A man who grew up in Llangybi, who thought he’d never play competitive sport again after suffering a brain injury, has won a trophy at a mixed ability rugby tournament.
Peter de Klein grew up in Llangybi, Ceredigion, and then went to school in Aberaeron, graduating in 2002 before moving to Gloucester.
Having played rugby with the school and having a few games for Ceredigion he carried on playing for local teams around his new home town but, seven years ago, a brain injury put a stop to that.
But last week, he played with his Longlevens Griffins teammates at the third International Mixed Ability Rugby Tournament, held in Cork.
They joined 1,100 other players from countries like Argentina, Chile, Spain and Italy as well as the Swansea Gladiators and Llanelli Warriors.
Peter said: “Seven years ago, I suffered a brain injury, as a result of a bicycle accident. I had to undergo facial surgery and quite a period of recuperation even before I could return to work, let alone any kind of physical activity.
“I had thought rugby would be out of the question. My local team, Longlevens, sent out messages to all their contacts about five years ago, asking if we could attend a demonstration of mixed ability rugby.
“My wife dragged me along and, my prejudices meant I’d expected some sort of soft tag style rugby with smaller pitches or foam balls.
“What I saw was as almost exactly what I’d played only a few years earlier. There was no contest in the scrums but everything else seemed to have the same edge and competitiveness I so enjoyed.”
He added: “There are players in the team that struggled initially with the contact or needed time to mentally prepare before a game or a social occasion but, as with everything, practice changes you and now, some of the timid souls that would be nervous of touching team-mates with the ball are now dragging the opposition to the ground or driving hard through hits.”
Peter is married to Catrin, an Aberaeron girl he met in school. They have a five-year-old son called Rhys.
He works for Lloyds Bank looking after vulnerable customers who have been scammed, and believes getting back to playing rugby helped him get the job to some extent because he could show real life experience with some of the community’s most trusting and vulnerable adults.
After attending the opening ceremony at Munster’s Musgrave Park for the tournament that had been delayed since 2019 due to Covid, they played their first game on 5 June, and Peter gives his account of their progress.
“Our first game on Monday gave us a chance to test ourselves against the Bainbridge Barbarians (from Ulster) and we showed them that we hadn’t just come for the music.
“We won with some big tackles preventing their bulky pack from gaining the advantage and used the pace of our backs to slink through the gaps in their defences.
“The next day, we got the chance to take on Swansea Gladiators in what was (slightly biased opinion) one of the most competitive games of the tournament.
“A narrow 14-15 loss had made getting top of the group was going to be a struggle but we had a chance if we beat URA Clan, from Spain, in the afternoon.
“With Cork being a coastal town, the weather can fluctuate and the morning’s sunshine gave way to some pretty horrendous rain.
“There were some squad changes and we started slowly giving away a soft try that ended up being the difference as we lost 0-7.
“That meant we weren’t going for the Cup but the Plate final was our target and there would be two tough challenges before we got there.”

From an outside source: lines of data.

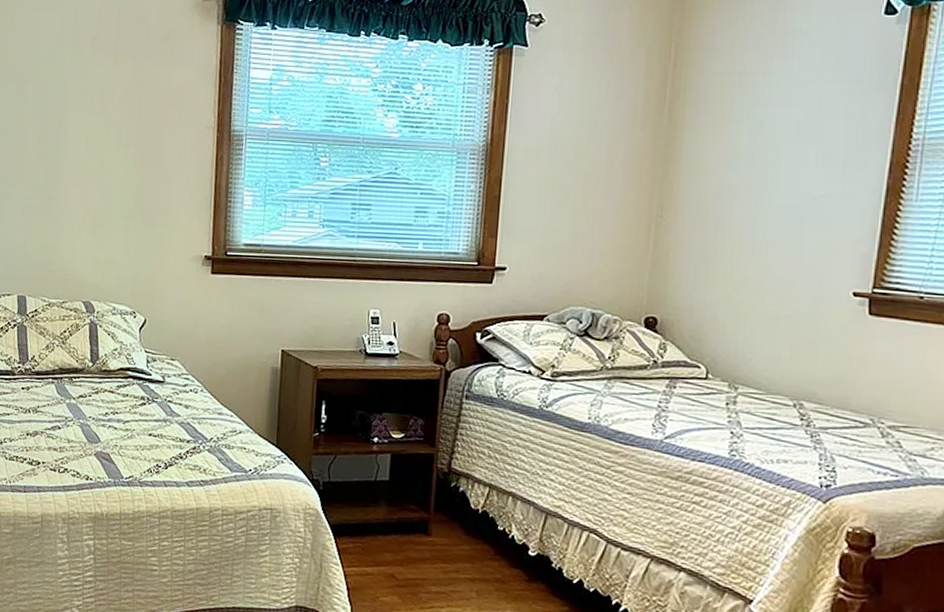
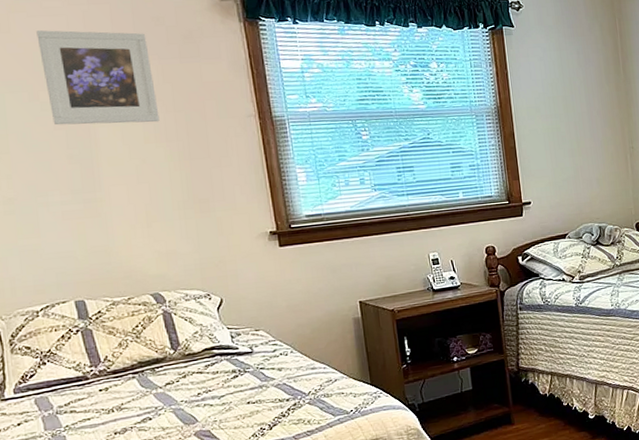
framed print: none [32,24,127,125] -> present [36,30,160,126]

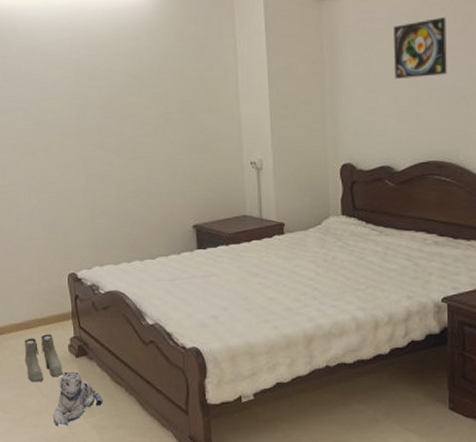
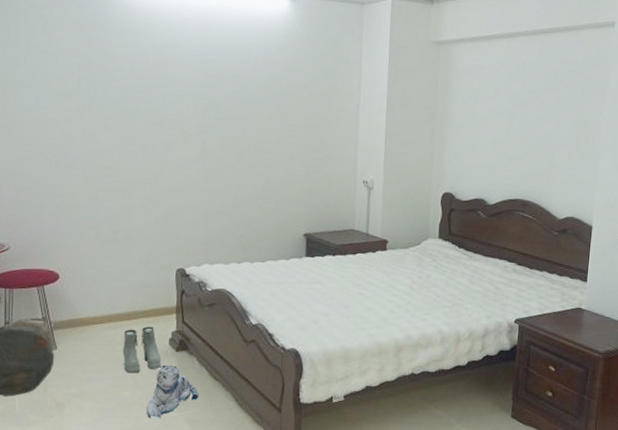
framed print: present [394,17,447,79] -> none [495,75,542,126]

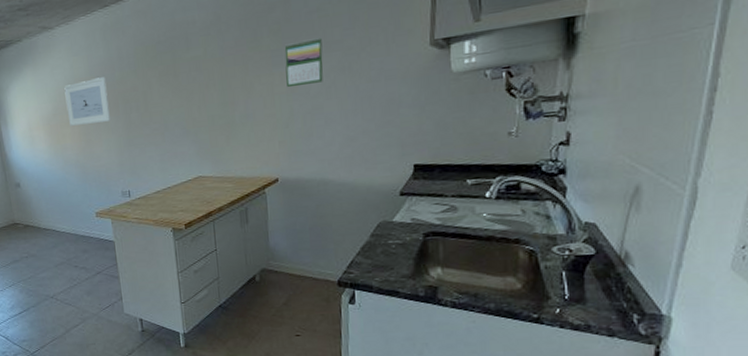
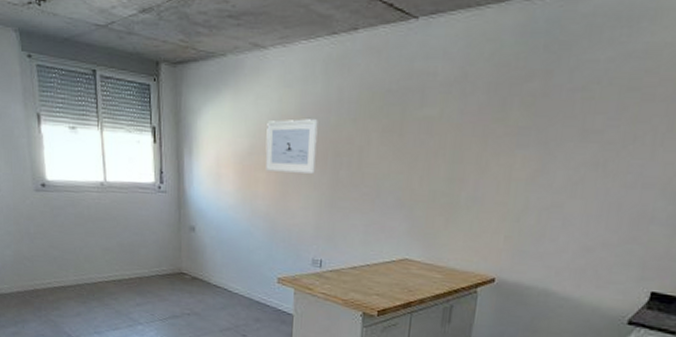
calendar: present [284,37,324,88] -> none [528,122,580,176]

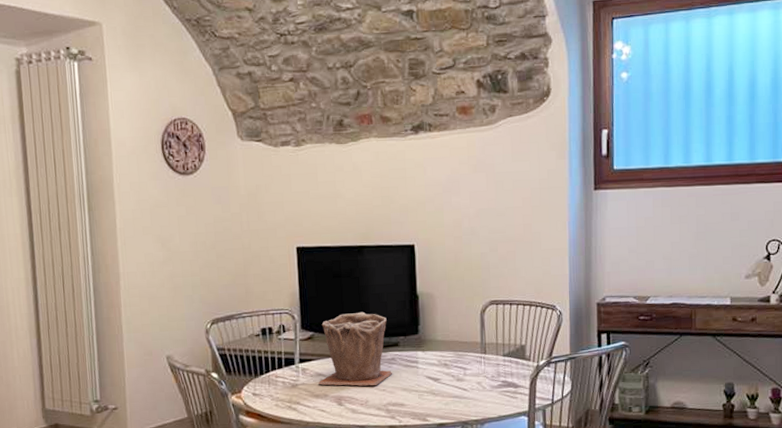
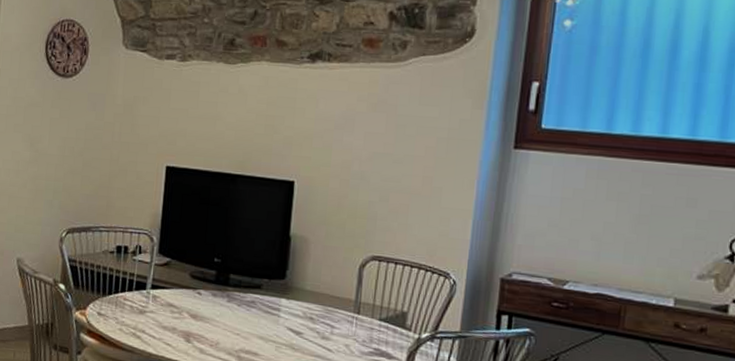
plant pot: present [317,311,393,386] -> none [167,244,252,327]

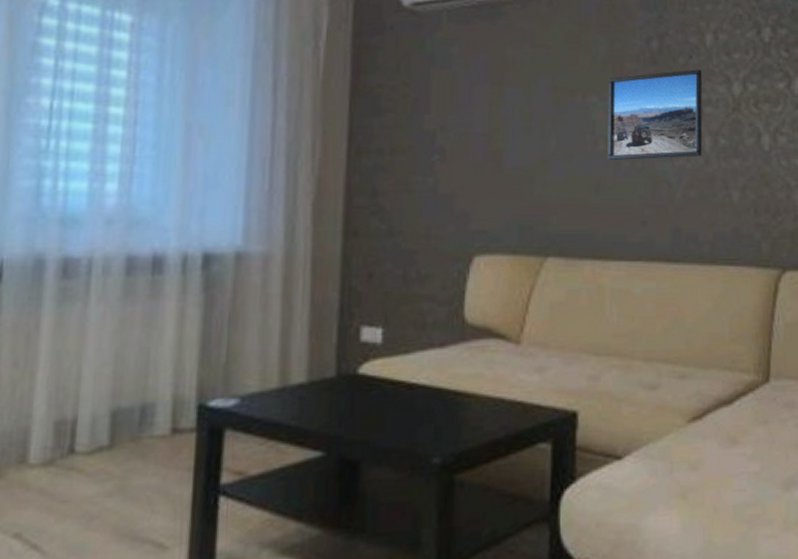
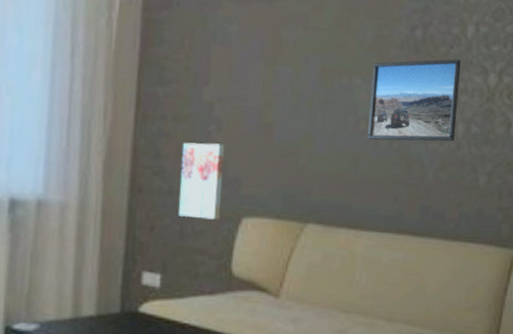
wall art: none [401,175,451,261] -> present [179,142,225,220]

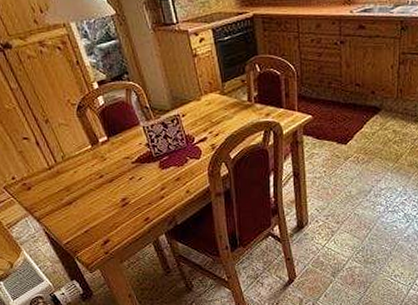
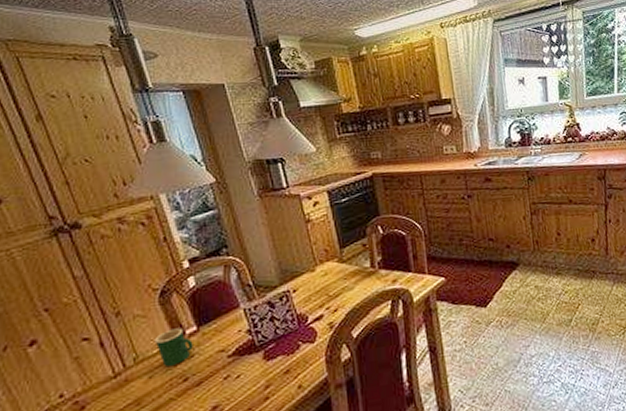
mug: none [76,137,105,165] -> present [154,328,193,366]

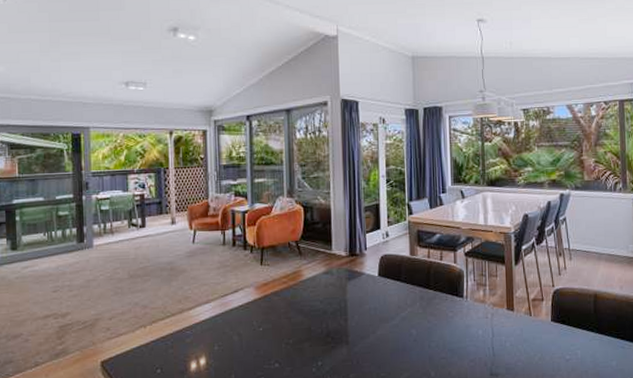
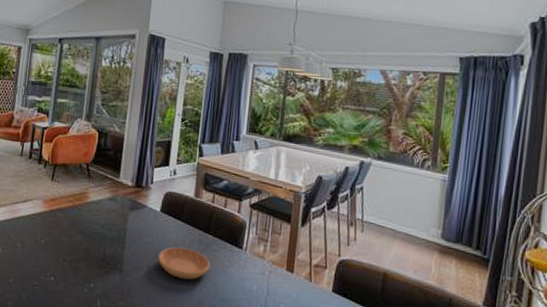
saucer: none [383,307,435,338] -> present [158,246,210,280]

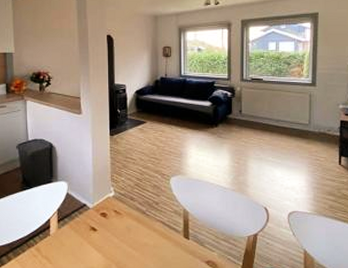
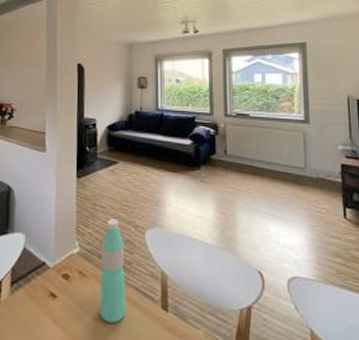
water bottle: none [133,169,154,248] -> present [100,219,126,323]

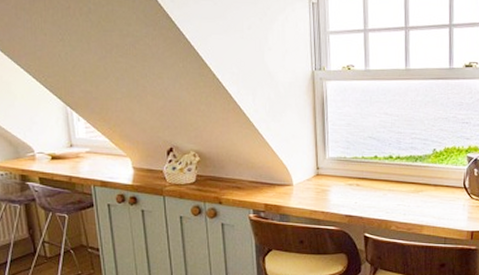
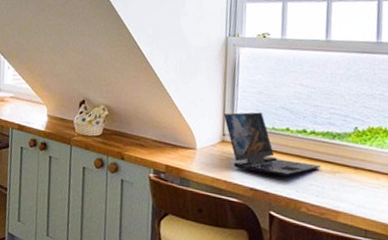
laptop: none [316,143,407,200] -> present [223,112,322,176]

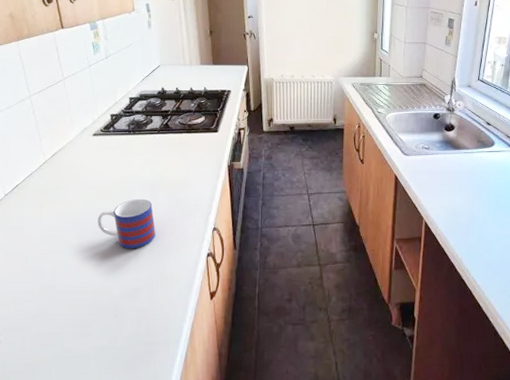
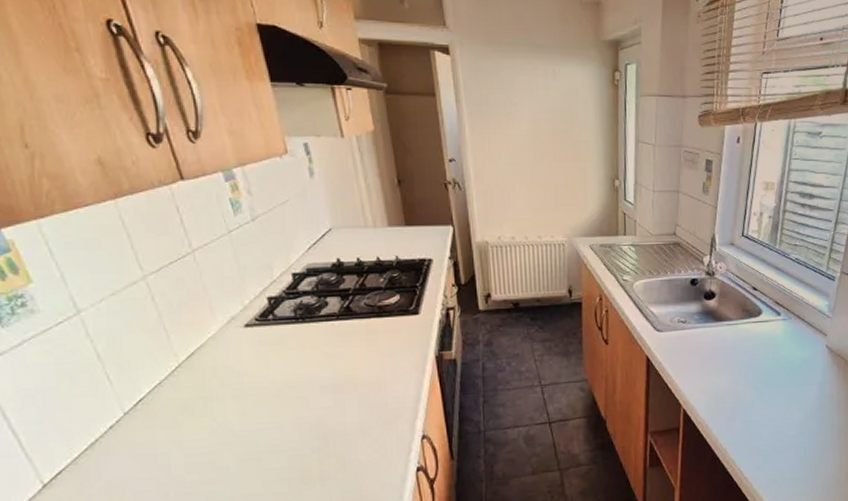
mug: present [97,198,156,249] -> none [263,405,347,471]

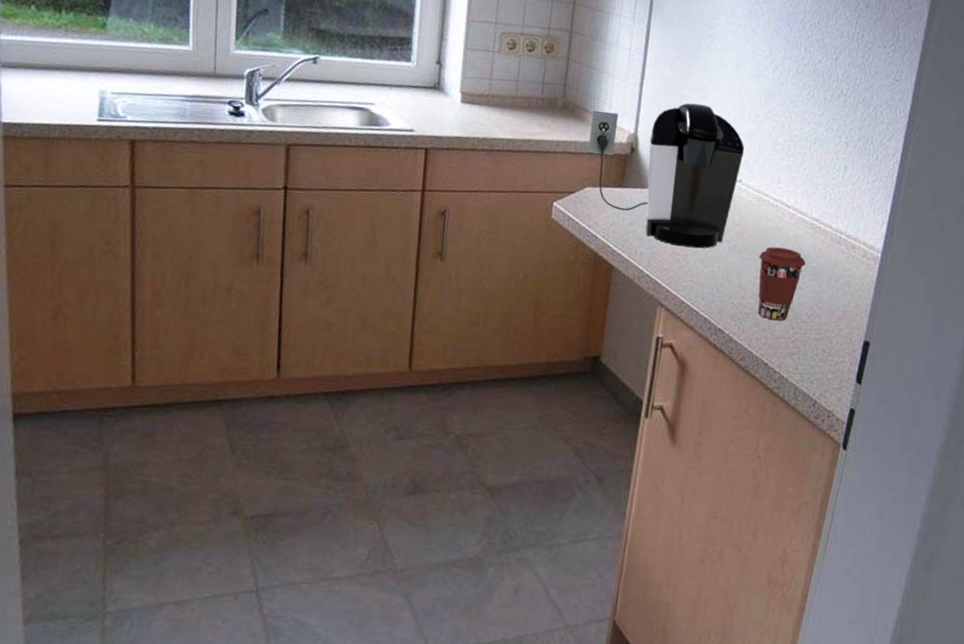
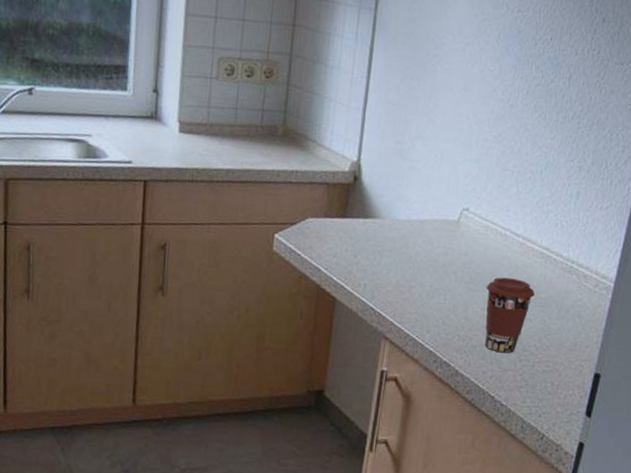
coffee maker: present [588,103,745,249] -> none [309,128,472,280]

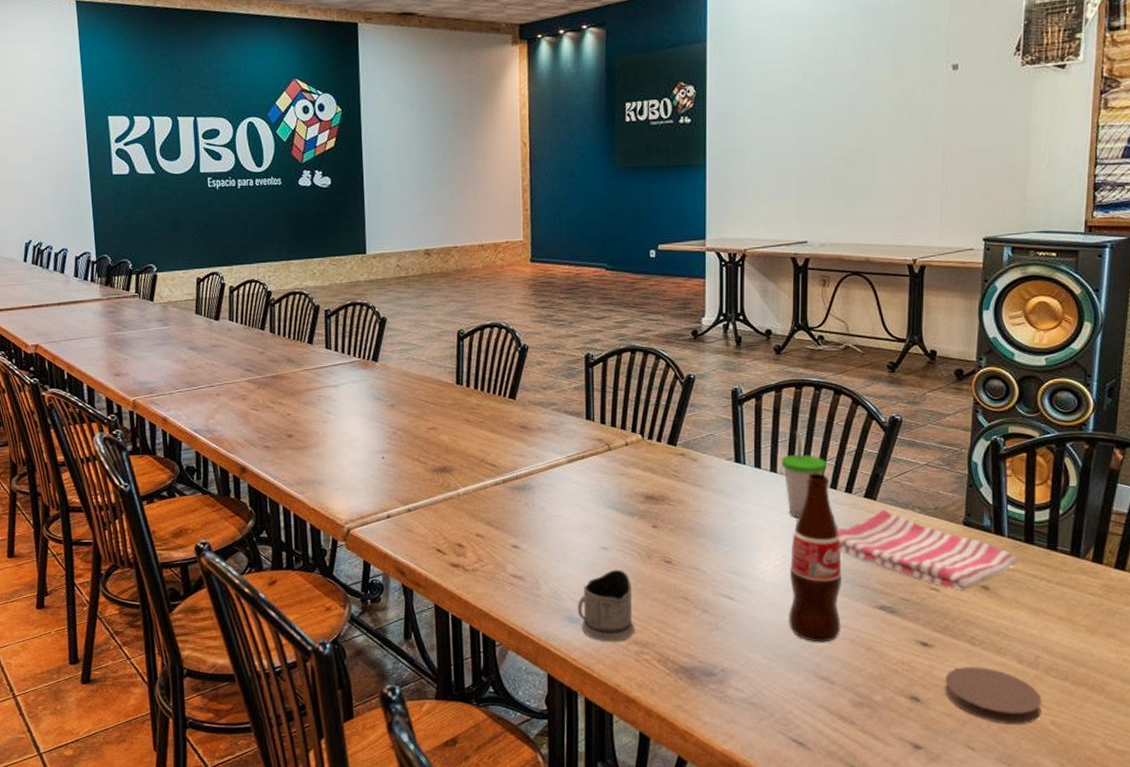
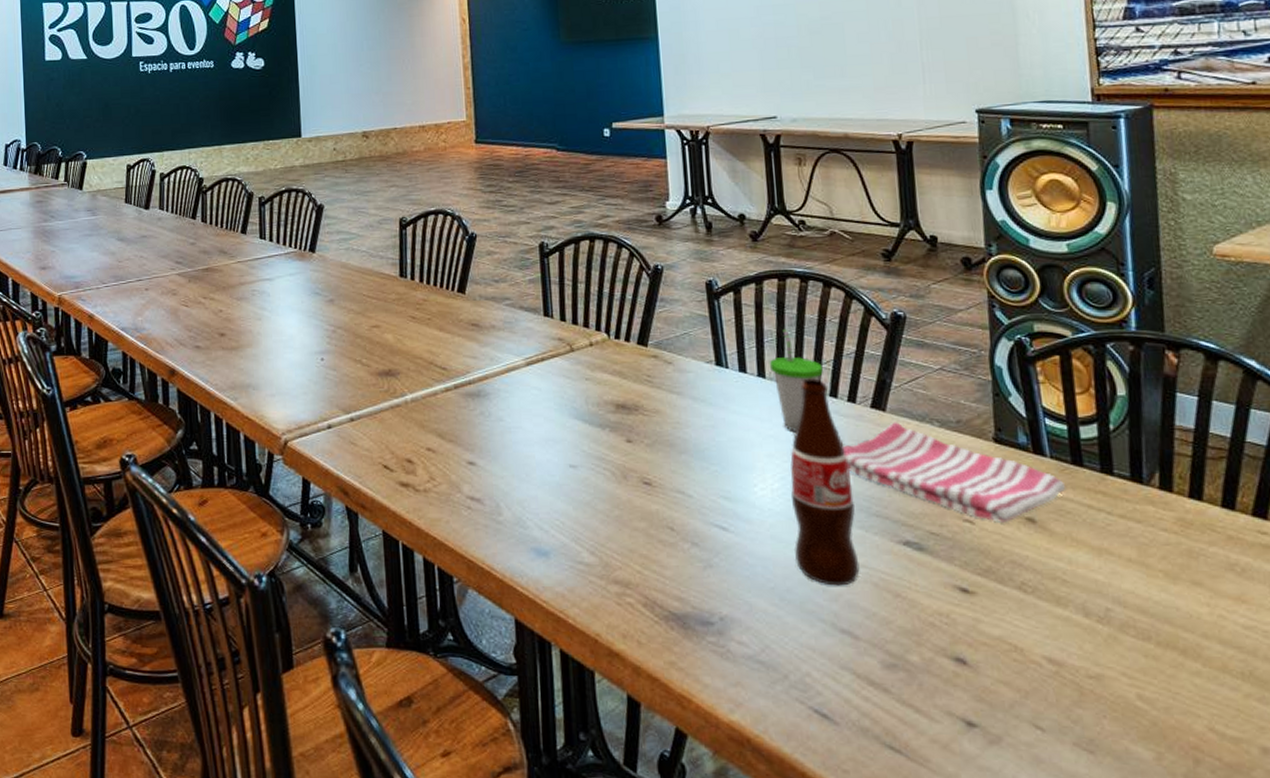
tea glass holder: present [577,569,635,642] -> none [545,491,614,580]
coaster: present [945,667,1042,724] -> none [995,621,1123,698]

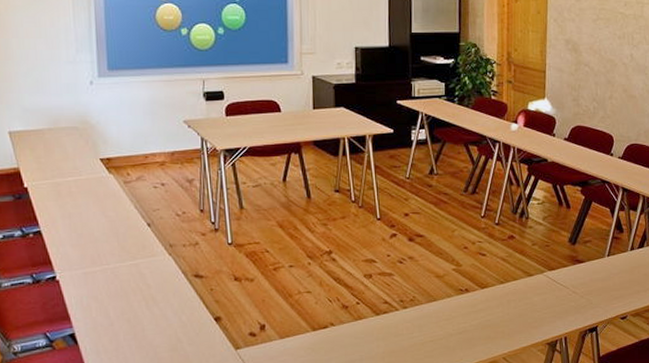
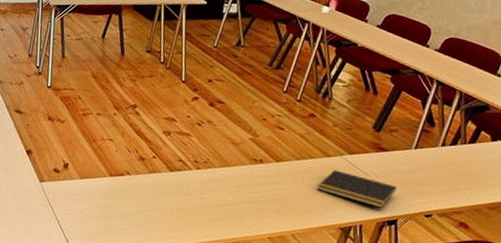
notepad: none [523,288,595,318] -> present [318,170,397,208]

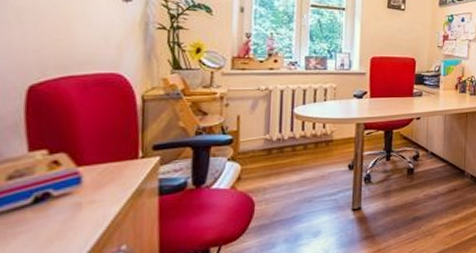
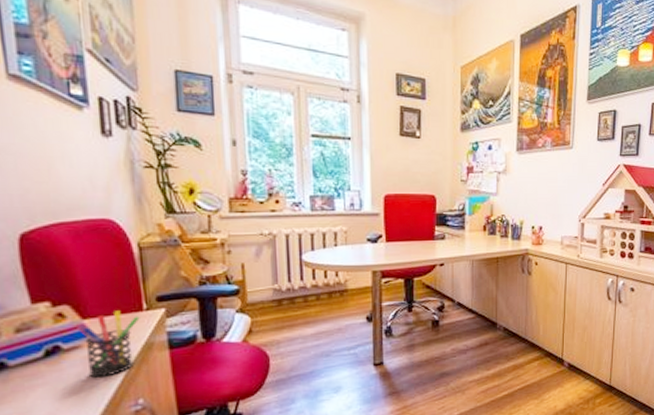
pen holder: none [68,158,134,224] -> present [75,311,140,378]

He went on: “Our quarter final was against the Halifax Magpies who started strong and used their muscled pack to control the midfield.
“Having taken the lead with a speculative run, we managed to hold it until half time and eventually scraped a win 27-24.
“The Plate semi was against the Surrey Chargers and it was definitely a niggly affair. There were a few high tackles early on from both teams meaning tempers were more frayed than we’d have liked, we won that but, as is the way with rugby, a few beers were bought to make amends for the on field activities.
“Our final was against Edinburgh who came with a lot of support and a big reputation. They used the tactics Mixed Ability Rugby offers with lower physicality players trucking the ball up and reducing our opportunity to jackel.
“When we did get hold of the ball, our excitement showed with attempted off loads and 20m passes being attempted despite the strong winds.
“We went in ahead at half time and the talk was about the years of build up and the brotherhood we’d formed. The team managed to generate a bit more pace in play and we scored two more tries to win 15-12 and finish the tournament as Plate Winners.”
He addded: “The whole squad, along with the brilliant support staff had worked so hard for this with so many players, of all physical and mental abilities making big improvements since they began playing and we really made the most of that win.
“I can honestly say I would not have spoken to most of my teammates before I joined
“The MAR team, not because they’re scary people but because they don’t have the opportunities to integrate with ‘standard’ sports teams.
“This is not some segregated, sanitised game of rugby, this is proper rugby that anyone can take part in.
“People say rugby is a game for everyone but until I discovered Mixed Ability Rugby, I didn’t realise how true that was.”